ROCm / hipBLASLt

hipBLASLt is a library that provides general matrix-matrix operations with a flexible API and extends functionalities beyond a traditional BLAS library
https://rocm.docs.amd.com/projects/hipBLASLt/en/latest/index.html
MIT License
49 stars 80 forks source link

Add API hipblasLtIsDeviceSupported() to query if current device is supported #860

Open jichangjichang opened 3 months ago

KKyang commented 3 months ago

Why we need this?

jichangjichang commented 3 months ago

Why we need this? https://github.com/pytorch/pytorch/pull/128753 pytroch team request: pytroch doesn't have a way to check if current device is supported by hipblaslt or not. They don't want to add hardcode to check "gfx90a", "gfx942" in framework side.

IMbackK commented 3 months ago

this pr suffers from the same issue as this one here https://github.com/pytorch/pytorch/pull/128753#discussion_r1649620265 ie it is impossible to get here with a hipblaslt unsupported gpu without the rocm runtime haveing silently (or not) entered a failed state.

jithunnair-amd commented 3 months ago

@jichangjichang I'd like us to have a discussion about whether this solution is the best way to go, before we merge this PR. It seems there will still be open issues at the framework level after this PR.

jichangjichang commented 3 months ago

@jichangjichang I'd like us to have a discussion about whether this solution is the best way to go, before we merge this PR. It seems there will still be open issues at the framework level after this PR.

@jithunnair-amd Any suggestions?

jithunnair-amd commented 3 months ago

@jichangjichang From offline discussions with @jeffdaily, he had concerns about this being a "hip" API when no "cuda" equivalent exists; suggestion being to make this only a "roc" api in accordance with convention.

jichangjichang commented 2 months ago

@jichangjichang From offline discussions with @jeffdaily, he had concerns about this being a "hip" API when no "cuda" equivalent exists; suggestion being to make this only a "roc" api in accordance with convention.

@jithunnair-amd hipblaslt already has many "none cuda" equivalent APIs.
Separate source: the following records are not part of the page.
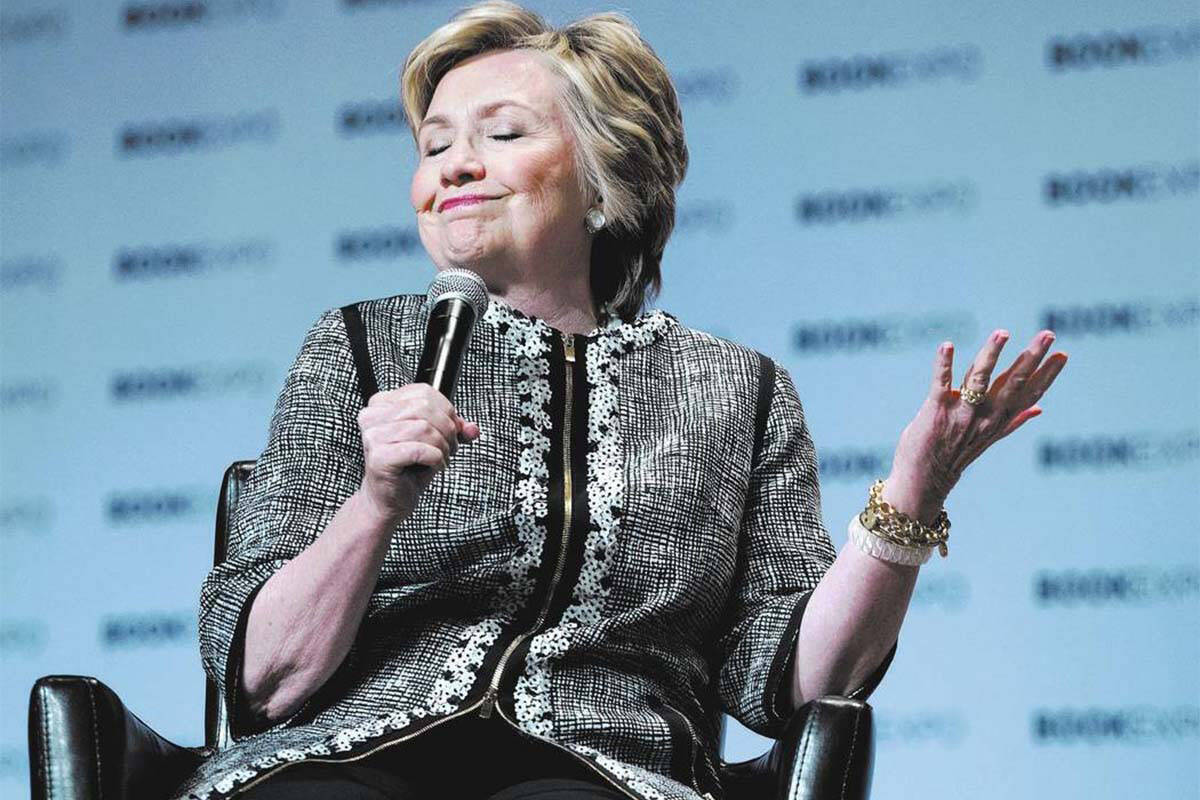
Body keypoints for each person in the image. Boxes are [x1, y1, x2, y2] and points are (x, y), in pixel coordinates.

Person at [170, 3, 1068, 799]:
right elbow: (262, 681)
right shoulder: (359, 347)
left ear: (604, 180)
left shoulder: (738, 393)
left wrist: (912, 493)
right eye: (434, 146)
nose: (454, 168)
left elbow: (795, 679)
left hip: (601, 767)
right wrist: (375, 505)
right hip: (345, 759)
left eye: (502, 134)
We use "hipblasltExt" prefix for this kinds of APIs. I can rename the query APIs as "hipblasLtExtIsDeviceSupported()". How do you think?

jithunnair-amd commented 2 months ago

@jichangjichang From offline discussions with @jeffdaily, he had concerns about this being a "hip" API when no "cuda" equivalent exists; suggestion being to make this only a "roc" api in accordance with convention.

@jithunnair-amd hipblaslt already has many "none cuda" equivalent APIs. We use "hipblasltExt" prefix for this kinds of APIs. I can rename the query APIs as "hipblasLtExtIsDeviceSupported()". How do you think?

Sounds okay to me if we have precedent. @jeffdaily, can you please let us know your opinion?

jeffdaily commented 2 months ago

I will make an exception for this. hipblaslt doesn't have a public rocblaslt interface or library. We really should be putting such extensions as "roc" APIs only. The HIP interfaces for our libraries are meant to be a 1-1 correspondence with CUDA libraries. Period. We're adding more and more API surface area to the HIP part of hipblaslt that goes against our policies. At least you're putting it behind an "ext" API name to avoid confusion here.